▶ INSTRUCTIONS FOR THE TASK:
Rewrite the text lines from all the entries below as a JSON list of strings, with one string per line and no blank lines. Leave the pictures out of the answer.

Text extractions at the page level
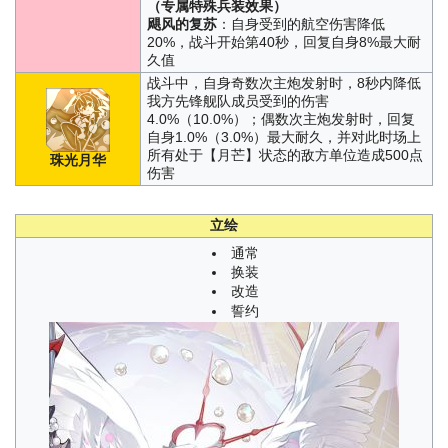
（专属特殊兵装效果）
飓风的复苏
：自身受到的航空伤害降低
20%，战斗开始第40秒，回复自身8%最大耐
久值
战斗中，自身奇数次主炮发射时，8秒内降低
我方先锋舰队成员受到的伤害
4.0%（10.0%）；偶数次主炮发射时，回复
自身1.0%（3.0%）最大耐久，并对此时场上
所有处于【月芒】状态的敌方单位造成500点
珠光月华
伤害
立绘
通常
换装
改造
誓约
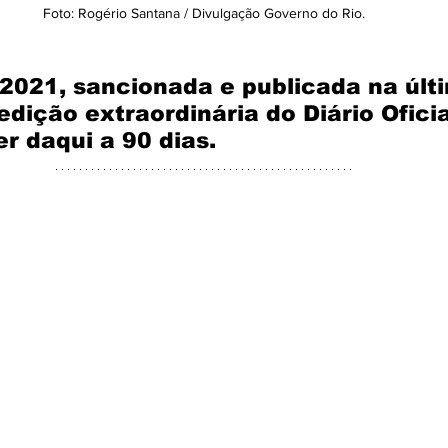
Foto: Rogério Santana / Divulgação Governo do Rio.
/2021, sancionada e publicada na últ
edição extraordinária do Diário Oficia
er daqui a 90 dias.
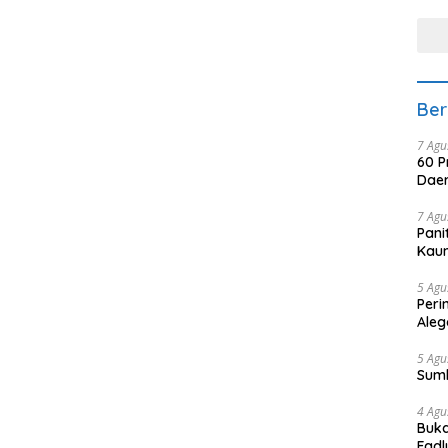
tera
Ber
7 Agu
60 P
Daer
7 Agu
Pani
Kaum
5 Agu
Peri
Aleg
5 Agu
Sum
4 Agu
Buka
Fadl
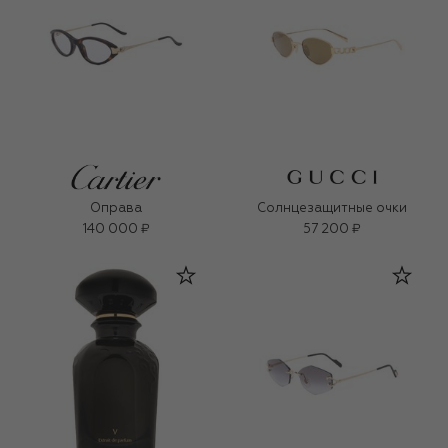
Оправа
Солнцезащитные очки
140 000 ₽
57 200 ₽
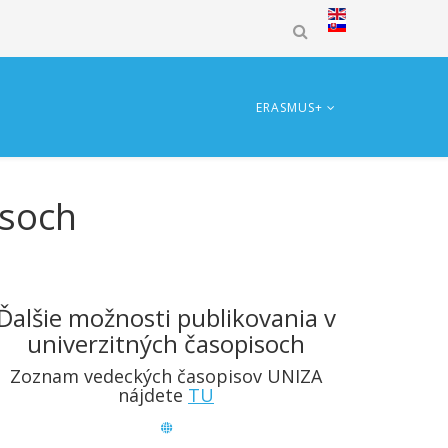
ERASMUS+
isoch
Ďalšie možnosti publikovania v
univerzitných časopisoch
Zoznam vedeckých časopisov UNIZA
nájdete
T
U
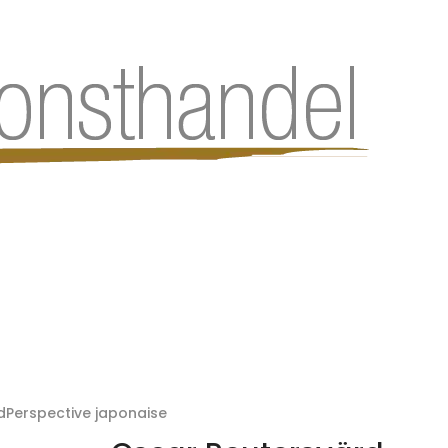
dPerspective japonaise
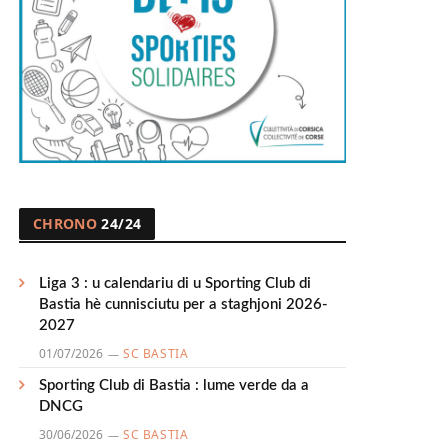
CHRONO
24/24
Liga 3 : u calendariu di u Sporting Club di
Bastia hè cunnisciutu per a staghjoni 2026-
2027
01/07/2026
SC BASTIA
Sporting Club di Bastia : lume verde da a
DNCG
30/06/2026
SC BASTIA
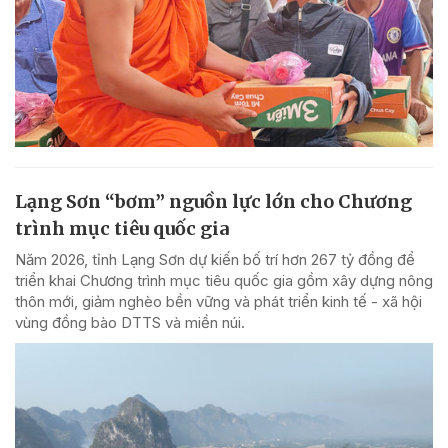
Lạng Sơn “bơm” nguồn lực lớn cho Chương
trình mục tiêu quốc gia
Năm 2026, tỉnh Lạng Sơn dự kiến bố trí hơn 267 tỷ đồng để
triển khai Chương trình mục tiêu quốc gia gồm xây dựng nông
thôn mới, giảm nghèo bền vững và phát triển kinh tế - xã hội
vùng đồng bào DTTS và miền núi.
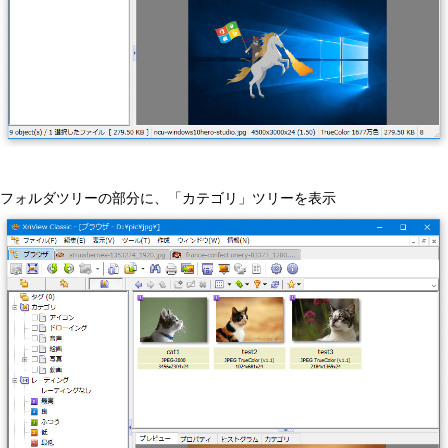
フォルダツリーの部分に、「カテゴリ」ツリーを表示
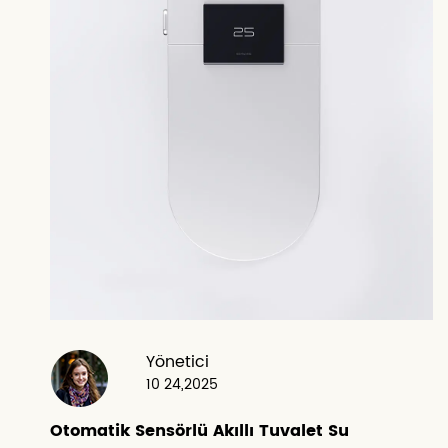
Yönetici
10 24,2025
Otomatik Sensörlü Akıllı Tuvalet Su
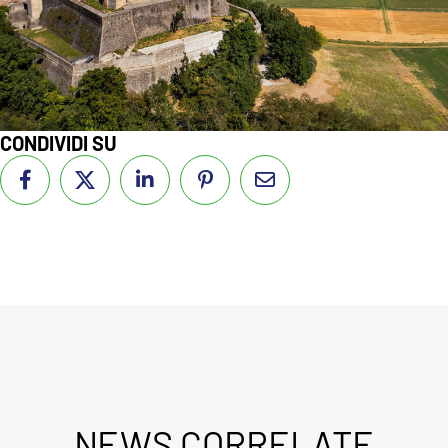
CONDIVIDI SU
NEWS CORRELATE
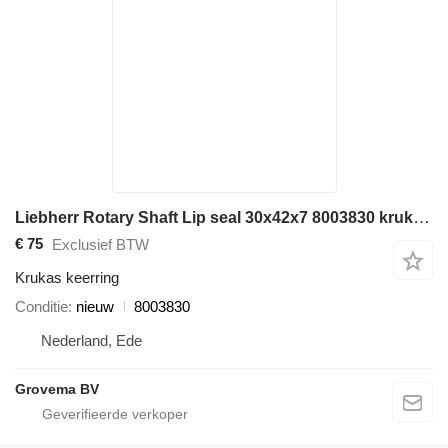
Liebherr Rotary Shaft Lip seal 30x42x7 8003830 krukas keerring voor Liebherr bouwmachines
€ 75
Exclusief BTW
Krukas keerring
Conditie
nieuw
8003830
Nederland, Ede
Grovema BV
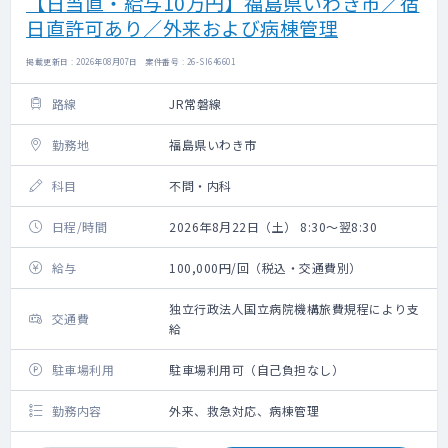
【日当直・給与10万円】福島県いわき市／宿
日直許可あり／外来および病棟管理
掲載更新日 : 2026年08月07日 案件番号 : 26-SI646601
路線
JR常磐線
勤務地
福島県いわき市
科目
不問・内科
日程/時間
2026年8月22日（土） 8:30～翌8:30
給与
100,000円/回（税込・交通費別）
独立行政法人国立病院機構旅費規程により支
交通費
給
駐車場利用
駐車場利用可（自己負担なし）
勤務内容
外来、救急対応、病棟管理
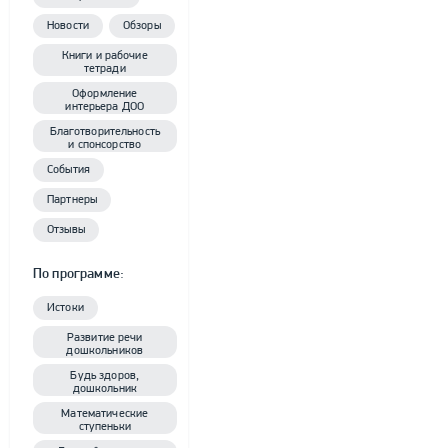
Новости
Обзоры
Книги и рабочие
тетради
Оформление
интерьера ДОО
Благотворительность
и спонсорство
События
Партнеры
Отзывы
По программе:
Истоки
Развитие речи
дошкольников
Будь здоров,
дошкольник
Математические
ступеньки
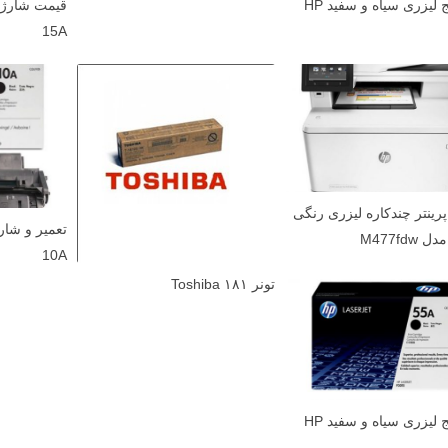
کارتریج لیزری سیاه و سفید HP
15A
رینتر چندکاره لیزری رنگی
M477fdw
10A
تونر ۱۸۱ Toshiba
کارتریج لیزری سیاه و سفید HP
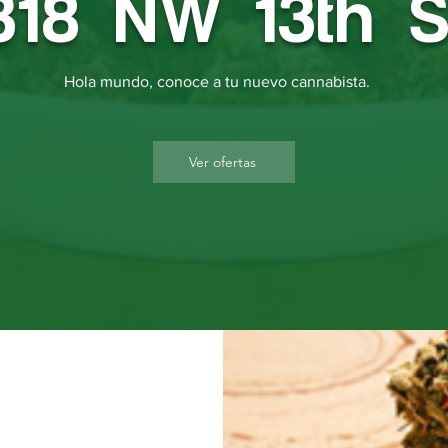
318 NW 13th S
Hola mundo, conoce a tu nuevo cannabista.
Ver ofertas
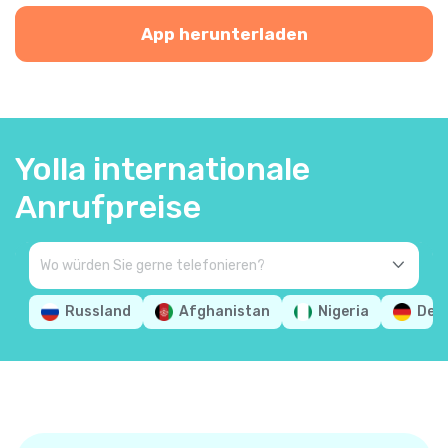
App herunterladen
Yolla internationale
Anrufpreise
Russland
Afghanistan
Nigeria
Deu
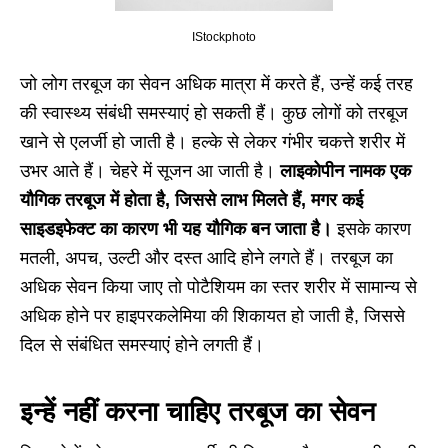
IStockphoto
जो लोग तरबूज का सेवन अधिक मात्रा में करते हैं, उन्हें कई तरह
की स्वास्थ्य संबंधी समस्याएं हो सकती हैं। कुछ लोगों को तरबूज
खाने से एलर्जी हो जाती है। हल्के से लेकर गंभीर चकत्ते शरीर में
उभर आते हैं। चेहरे में सूजन आ जाती है।
लाइकोपीन नामक एक
यौगिक तरबूज में होता है, जिससे लाभ मिलते हैं, मगर कई
साइडइफेक्ट का कारण भी यह यौगिक बन जाता है।
इसके कारण
मतली, अपच, उल्टी और दस्त आदि होने लगते हैं। तरबूज का
अधिक सेवन किया जाए तो पोटैशियम का स्तर शरीर में सामान्य से
अधिक होने पर हाइपरकलेमिया की शिकायत हो जाती है, जिससे
दिल से संबंधित समस्याएं होने लगती हैं।
इन्हें नहीं करना चाहिए तरबूज का सेवन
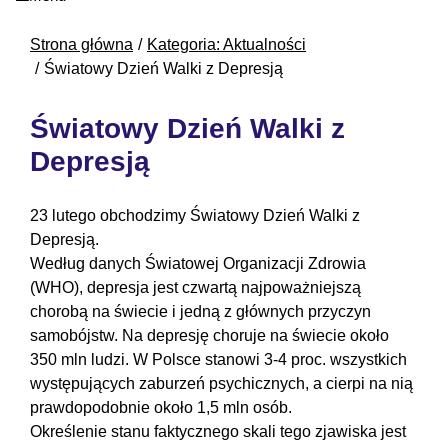
Strona główna
Kategoria: Aktualności
Światowy Dzień Walki z Depresją
Światowy Dzień Walki z
Depresją
23 lutego obchodzimy Światowy Dzień Walki z
Depresją.
Według danych Światowej Organizacji Zdrowia
(WHO), depresja jest czwartą najpoważniejszą
chorobą na świecie i jedną z głównych przyczyn
samobójstw. Na depresję choruje na świecie około
350 mln ludzi. W Polsce stanowi 3-4 proc. wszystkich
występujących zaburzeń psychicznych, a cierpi na nią
prawdopodobnie około 1,5 mln osób.
Określenie stanu faktycznego skali tego zjawiska jest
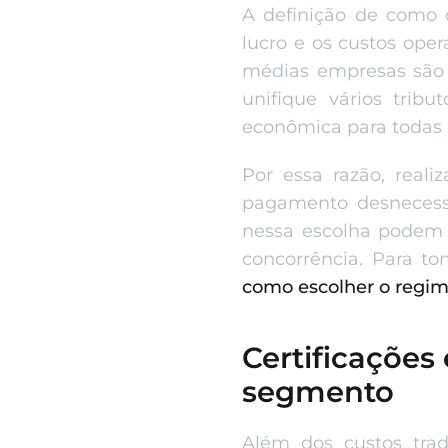
A definição de como 
lucro e os custos ope
médias empresas são
unifique vários tri
econômica para todas 
Por essa razão, real
pagamento desnecessá
nessa escolha podem i
concorrência. Para t
como escolher o regime
Certificações
segmento
Além dos custos trad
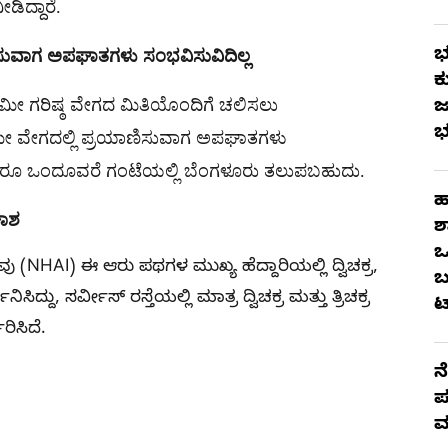
ಿದ್ದಾರೆ.
ಭ
ಣಿಸುವಾಗ ಅಪಘಾತಗಳು ಸಂಭವಿಸುವಿದಿಲ್ಲ
ಕ
 ಕಿಮೀ ಗರಿಷ್ಠ ವೇಗದ ಮಿತಿಯೊಂದಿಗೆ ಚಲಿಸಲು
ಜ
ಭ
ಕಿಮೀ ವೇಗದಲ್ಲಿ ಪ್ರಯಾಣಿಸುವಾಗ ಅಪಘಾತಗಳು
ಿಸಿದರೂ ಒಂದೂವರೆ ಗಂಟೆಯಲ್ಲಿ ಬೆಂಗಳೂರು ತಲುಪಬಹುದು.
ಹ
ಕಾಶ
ಶ
ಒ
ಾರವು (NHAI) ಈ ಆರು ಪಥಗಳ ಮುಖ್ಯ ಹೆದ್ದಾರಿಯಲ್ಲಿ ದ್ವಿಚಕ್ರ,
ಬ
ಿದ್ದು, ಸರ್ವೀಸ್ ರಸ್ತೆಯಲ್ಲಿ ಮಾತ್ರ ದ್ವಿಚಕ್ರ ಮತ್ತು ತ್ರಿಚಕ್ರ
ಟ
ಿಸಿದೆ.
ನ
ಪ
ಮ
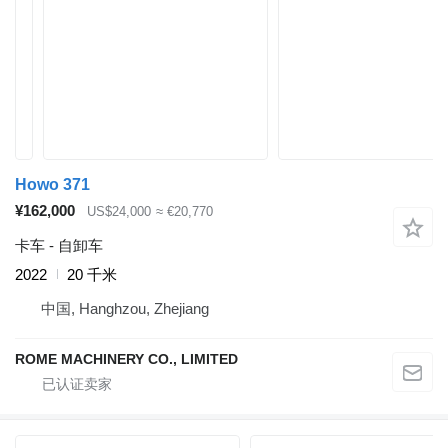
Howo 371
¥162,000
US$24,000
≈ €20,770
卡车 - 自卸车
2022
20 千米
中国, Hanghzou, Zhejiang
ROME MACHINERY CO., LIMITED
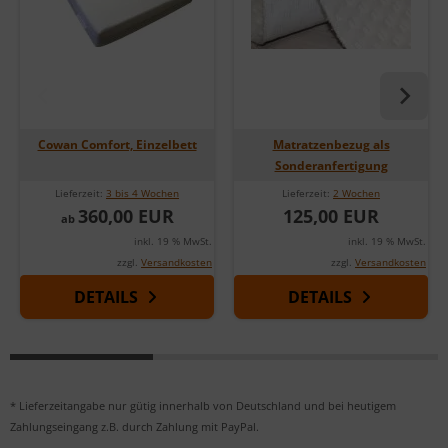
Cowan Comfort, Einzelbett
Matratzenbezug als
Sonderanfertigung
Lieferzeit:
3 bis 4 Wochen
Lieferzeit:
2 Wochen
360,00 EUR
125,00 EUR
ab
inkl. 19 % MwSt.
inkl. 19 % MwSt.
zzgl.
Versandkosten
zzgl.
Versandkosten
DETAILS
DETAILS
* Lieferzeitangabe nur gütig innerhalb von Deutschland und bei heutigem
Zahlungseingang z.B. durch Zahlung mit PayPal.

▶ SOLUTION FOR THIS TASK:
[
  "（专属特殊兵装效果）",
  "飓风的复苏",
  "：自身受到的航空伤害降低",
  "20%，战斗开始第40秒，回复自身8%最大耐",
  "久值",
  "战斗中，自身奇数次主炮发射时，8秒内降低",
  "我方先锋舰队成员受到的伤害",
  "4.0%（10.0%）；偶数次主炮发射时，回复",
  "自身1.0%（3.0%）最大耐久，并对此时场上",
  "所有处于【月芒】状态的敌方单位造成500点",
  "珠光月华",
  "伤害",
  "立绘",
  "通常",
  "换装",
  "改造",
  "誓约",
  "Foto: Rogério Santana / Divulgação Governo do Rio.",
  "/2021, sancionada e publicada na últ",
  "edição extraordinária do Diário Oficia",
  "er daqui a 90 dias.",
  "tera",
  "Ber",
  "7 Agu",
  "60 P",
  "Daer",
  "7 Agu",
  "Pani",
  "Kaum",
  "5 Agu",
  "Peri",
  "Aleg",
  "5 Agu",
  "Sum",
  "4 Agu",
  "Buka",
  "Fadl",
  "Оправа",
  "Солнцезащитные очки",
  "140 000 ₽",
  "57 200 ₽",
  "ERASMUS+",
  "isoch",
  "Ďalšie možnosti publikovania v",
  "univerzitných časopisoch",
  "Zoznam vedeckých časopisov UNIZA",
  "nájdete",
  "T",
  "U",
  "dPerspective japonaise",
  "CHRONO",
  "24/24",
  "Liga 3 : u calendariu di u Sporting Club di",
  "Bastia hè cunnisciutu per a staghjoni 2026-",
  "2027",
  "01/07/2026",
  "SC BASTIA",
  "Sporting Club di Bastia : lume verde da a",
  "DNCG",
  "30/06/2026",
  "SC BASTIA",
  "Lạng Sơn “bơm” nguồn lực lớn cho Chương",
  "trình mục tiêu quốc gia",
  "Năm 2026, tỉnh Lạng Sơn dự kiến bố trí hơn 267 tỷ đồng để",
  "triển khai Chương trình mục tiêu quốc gia gồm xây dựng nông",
  "thôn mới, giảm nghèo bền vững và phát triển kinh tế - xã hội",
  "vùng đồng bào DTTS và miền núi.",
  "フォルダツリーの部分に、「カテゴリ」ツリーを表示",
  "Yönetici",
  "10 24,2025",
  "Otomatik Sensörlü Akıllı Tuvalet Su",
  "CONDIVIDI SU",
  "NEWS CORRELATE",
  "Liebherr Rotary Shaft Lip seal 30x42x7 8003830 krukas keerring voor Liebherr bouwmachines",
  "€ 75",
  "Exclusief BTW",
  "Krukas keerring",
  "Conditie",
  "nieuw",
  "8003830",
  "Nederland, Ede",
  "Grovema BV",
  "【日当直・給与10万円】福島県いわき市／宿",
  "日直許可あり／外来および病棟管理",
  "掲載更新日 : 2026年08月07日 案件番号 : 26-SI646601",
  "路線",
  "JR常磐線",
  "勤務地",
  "福島県いわき市",
  "科目",
  "不問・内科",
  "日程/時間",
  "2026年8月22日（土） 8:30～翌8:30",
  "給与",
  "100,000円/回（税込・交通費別）",
  "独立行政法人国立病院機構旅費規程により支",
  "交通費",
  "給",
  "駐車場利用",
  "駐車場利用可（自己負担なし）",
  "勤務内容",
  "外来、救急対応、病棟管理",
  "Новости",
  "Обзоры",
  "Книги и рабочие",
  "тетради",
  "Оформление",
  "интерьера ДОО",
  "Благотворительность",
  "и спонсорство",
  "События",
  "Партнеры",
  "Отзывы",
  "По программе:",
  "Истоки",
  "Развитие речи",
  "дошкольников",
  "Будь здоров,",
  "дошкольник",
  "Математические",
  "ступеньки",
  "کارتریج لیزری سیاه و سفید HP",
  "15A",
  "رینتر چندکاره لیزری رنگی",
  "M477fdw",
  "10A",
  "تونر ۱۸۱ Toshiba",
  "کارتریج لیزری سیاه و سفید HP",
  "318 NW 13th S",
  "Hola mundo, conoce a tu nuevo cannabista.",
  "Ver ofertas",
  "App herunterladen",
  "Yolla internationale",
  "Anrufpreise",
  "Russland",
  "Afghanistan",
  "Nigeria",
  "Deu",
  "IStockphoto",
  "जो लोग तरबूज का सेवन अधिक मात्रा में करते हैं, उन्हें कई तरह",
  "की स्वास्थ्य संबंधी समस्याएं हो सकती हैं। कुछ लोगों को तरबूज",
  "खाने से एलर्जी हो जाती है। हल्के से लेकर गंभीर चकत्ते शरीर में",
  "उभर आते हैं। चेहरे में सूजन आ जाती है।",
  "लाइकोपीन नामक एक",
  "यौगिक तरबूज में होता है, जिससे लाभ मिलते हैं, मगर कई",
  "साइडइफेक्ट का कारण भी यह यौगिक बन जाता है।",
  "इसके कारण",
  "मतली, अपच, उल्टी और दस्त आदि होने लगते हैं। तरबूज का",
  "अधिक सेवन किया जाए तो पोटैशियम का स्तर शरीर में सामान्य से",
  "अधिक होने पर हाइपरकलेमिया की शिकायत हो जाती है, जिससे",
  "दिल से संबंधित समस्याएं होने लगती हैं।",
  "इन्हें नहीं करना चाहिए तरबूज का सेवन",
  "Strona główna",
  "Kategoria: Aktualności",
  "Światowy Dzień Walki z Depresją",
  "Światowy Dzień Walki z",
  "Depresją",
  "23 lutego obchodzimy Światowy Dzień Walki z",
  "Depresją.",
  "Według danych Światowej Organizacji Zdrowia",
  "(WHO), depresja jest czwartą najpoważniejszą",
  "chorobą na świecie i jedną z głównych przyczyn",
  "samobójstw. Na depresję choruje na świecie około",
  "350 mln ludzi. W Polsce stanowi 3-4 proc. wszystkich",
  "występujących zaburzeń psychicznych, a cierpi na nią",
  "prawdopodobnie około 1,5 mln osób.",
  "Określenie stanu faktycznego skali tego zjawiska jest",
  "A definição de como ",
  "lucro e os custos ope",
  "médias empresas são",
  "unifique vários tri",
  "econômica para todas ",
  "Por essa razão, real",
  "pagamento desnecessá",
  "nessa escolha podem i",
  "concorrência. Para t",
  "como escolher o regime",
  "Certificações",
  "segmento",
  "Além dos custos trad",
  "ಿದ್ದಾರೆ.",
  "ಭ",
  "ಣಿಸುವಾಗ ಅಪಘಾತಗಳು ಸಂಭವಿಸುವಿದಿಲ್ಲ",
  "ಕ",
  " ಕಿಮೀ ಗರಿಷ್ಠ ವೇಗದ ಮಿತಿಯೊಂದಿಗೆ ಚಲಿಸಲು",
  "ಜ",
  "ಭ",
  "ಕಿಮೀ ವೇಗದಲ್ಲಿ ಪ್ರಯಾಣಿಸುವಾಗ ಅಪಘಾತಗಳು",
  "ಿಸಿದರೂ ಒಂದೂವರೆ ಗಂಟೆಯಲ್ಲಿ ಬೆಂಗಳೂರು ತಲುಪಬಹುದು.",
  "ಹ",
  "ಕಾಶ",
  "ಶ",
  "ಒ",
  "ಾರವು (NHAI) ಈ ಆರು ಪಥಗಳ ಮುಖ್ಯ ಹೆದ್ದಾರಿಯಲ್ಲಿ ದ್ವಿಚಕ್ರ,",
  "ಬ",
  "ಿದ್ದು, ಸರ್ವೀಸ್ ರಸ್ತೆಯಲ್ಲಿ ಮಾತ್ರ ದ್ವಿಚಕ್ರ ಮತ್ತು ತ್ರಿಚಕ್ರ",
  "ಟ",
  "ಿಸಿದೆ.",
  "ನ",
  "ಪ",
  "ಮ",
  "Howo 371",
  "¥162,000",
  "US$24,000",
  "≈ €20,770",
  "卡车 - 自卸车",
  "2022",
  "20 千米",
  "中国, Hanghzou, Zhejiang",
  "ROME MACHINERY CO., LIMITED",
  "Cowan Comfort, Einzelbett",
  "Matratzenbezug als",
  "Sonderanfertigung",
  "Lieferzeit:",
  "3 bis 4 Wochen",
  "Lieferzeit:",
  "2 Wochen",
  "360,00 EUR",
  "125,00 EUR",
  "ab",
  "inkl. 19 % MwSt.",
  "inkl. 19 % MwSt.",
  "zzgl.",
  "Versandkosten",
  "zzgl.",
  "Versandkosten",
  "DETAILS",
  "DETAILS",
  "* Lieferzeitangabe nur gütig innerhalb von Deutschland und bei heutigem",
  "Zahlungseingang z.B. durch Zahlung mit PayPal."
]